## AIM OF THE TASK
Return the listing in full, word for word.

•••••

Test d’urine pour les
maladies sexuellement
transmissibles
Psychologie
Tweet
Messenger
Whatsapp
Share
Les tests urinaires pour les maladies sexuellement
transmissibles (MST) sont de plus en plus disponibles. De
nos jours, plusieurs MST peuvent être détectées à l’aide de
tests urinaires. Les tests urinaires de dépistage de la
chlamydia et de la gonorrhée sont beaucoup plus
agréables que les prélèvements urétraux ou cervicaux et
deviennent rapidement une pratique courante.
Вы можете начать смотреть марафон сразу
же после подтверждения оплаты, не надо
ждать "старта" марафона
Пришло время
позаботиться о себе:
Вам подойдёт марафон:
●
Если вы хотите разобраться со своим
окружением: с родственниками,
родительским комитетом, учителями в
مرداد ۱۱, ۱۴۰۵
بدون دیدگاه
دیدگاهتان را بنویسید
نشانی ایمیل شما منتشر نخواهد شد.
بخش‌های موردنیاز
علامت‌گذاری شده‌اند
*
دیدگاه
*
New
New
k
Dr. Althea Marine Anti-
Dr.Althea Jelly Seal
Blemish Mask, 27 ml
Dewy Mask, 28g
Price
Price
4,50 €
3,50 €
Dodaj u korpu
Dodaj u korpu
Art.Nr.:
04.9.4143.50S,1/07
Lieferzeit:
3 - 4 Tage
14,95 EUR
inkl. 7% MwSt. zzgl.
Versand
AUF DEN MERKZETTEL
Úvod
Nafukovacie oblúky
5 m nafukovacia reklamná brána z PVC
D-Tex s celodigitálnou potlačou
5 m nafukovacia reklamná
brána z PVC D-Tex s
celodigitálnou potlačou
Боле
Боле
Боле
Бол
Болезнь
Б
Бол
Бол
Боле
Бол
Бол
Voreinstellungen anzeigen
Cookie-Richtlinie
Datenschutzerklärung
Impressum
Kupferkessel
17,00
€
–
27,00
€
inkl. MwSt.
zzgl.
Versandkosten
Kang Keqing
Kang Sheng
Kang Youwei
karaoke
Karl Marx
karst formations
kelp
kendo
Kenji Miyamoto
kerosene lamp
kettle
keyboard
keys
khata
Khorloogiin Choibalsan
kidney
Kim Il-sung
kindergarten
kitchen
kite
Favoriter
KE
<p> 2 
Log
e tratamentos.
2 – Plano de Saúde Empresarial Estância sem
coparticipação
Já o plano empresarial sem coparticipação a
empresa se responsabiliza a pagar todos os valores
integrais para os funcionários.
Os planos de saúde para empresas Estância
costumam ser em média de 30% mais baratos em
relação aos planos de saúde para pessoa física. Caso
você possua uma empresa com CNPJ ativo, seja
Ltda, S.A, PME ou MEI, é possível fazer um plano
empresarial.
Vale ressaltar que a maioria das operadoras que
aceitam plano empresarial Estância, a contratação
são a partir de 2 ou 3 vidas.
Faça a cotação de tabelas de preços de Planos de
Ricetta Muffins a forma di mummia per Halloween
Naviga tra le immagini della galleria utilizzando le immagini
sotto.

•••••

## EXPECTED OUTPUT
Test d’urine pour les
maladies sexuellement
transmissibles
Psychologie
Tweet
Messenger
Whatsapp
Share
Les tests urinaires pour les maladies sexuellement
transmissibles (MST) sont de plus en plus disponibles. De
nos jours, plusieurs MST peuvent être détectées à l’aide de
tests urinaires. Les tests urinaires de dépistage de la
chlamydia et de la gonorrhée sont beaucoup plus
agréables que les prélèvements urétraux ou cervicaux et
deviennent rapidement une pratique courante.
Вы можете начать смотреть марафон сразу
же после подтверждения оплаты, не надо
ждать "старта" марафона
Пришло время
позаботиться о себе:
Вам подойдёт марафон:
●
Если вы хотите разобраться со своим
окружением: с родственниками,
родительским комитетом, учителями в
مرداد ۱۱, ۱۴۰۵
بدون دیدگاه
دیدگاهتان را بنویسید
نشانی ایمیل شما منتشر نخواهد شد.
بخش‌های موردنیاز
علامت‌گذاری شده‌اند
*
دیدگاه
*
New
New
k
Dr. Althea Marine Anti-
Dr.Althea Jelly Seal
Blemish Mask, 27 ml
Dewy Mask, 28g
Price
Price
4,50 €
3,50 €
Dodaj u korpu
Dodaj u korpu
Art.Nr.:
04.9.4143.50S,1/07
Lieferzeit:
3 - 4 Tage
14,95 EUR
inkl. 7% MwSt. zzgl.
Versand
AUF DEN MERKZETTEL
Úvod
Nafukovacie oblúky
5 m nafukovacia reklamná brána z PVC
D-Tex s celodigitálnou potlačou
5 m nafukovacia reklamná
brána z PVC D-Tex s
celodigitálnou potlačou
Боле
Боле
Боле
Бол
Болезнь
Б
Бол
Бол
Боле
Бол
Бол
Voreinstellungen anzeigen
Cookie-Richtlinie
Datenschutzerklärung
Impressum
Kupferkessel
17,00
€
–
27,00
€
inkl. MwSt.
zzgl.
Versandkosten
Kang Keqing
Kang Sheng
Kang Youwei
karaoke
Karl Marx
karst formations
kelp
kendo
Kenji Miyamoto
kerosene lamp
kettle
keyboard
keys
khata
Khorloogiin Choibalsan
kidney
Kim Il-sung
kindergarten
kitchen
kite
Favoriter
KE
<p> 2 
Log
e tratamentos.
2 – Plano de Saúde Empresarial Estância sem
coparticipação
Já o plano empresarial sem coparticipação a
empresa se responsabiliza a pagar todos os valores
integrais para os funcionários.
Os planos de saúde para empresas Estância
costumam ser em média de 30% mais baratos em
relação aos planos de saúde para pessoa física. Caso
você possua uma empresa com CNPJ ativo, seja
Ltda, S.A, PME ou MEI, é possível fazer um plano
empresarial.
Vale ressaltar que a maioria das operadoras que
aceitam plano empresarial Estância, a contratação
são a partir de 2 ou 3 vidas.
Faça a cotação de tabelas de preços de Planos de
Ricetta Muffins a forma di mummia per Halloween
Naviga tra le immagini della galleria utilizzando le immagini
sotto.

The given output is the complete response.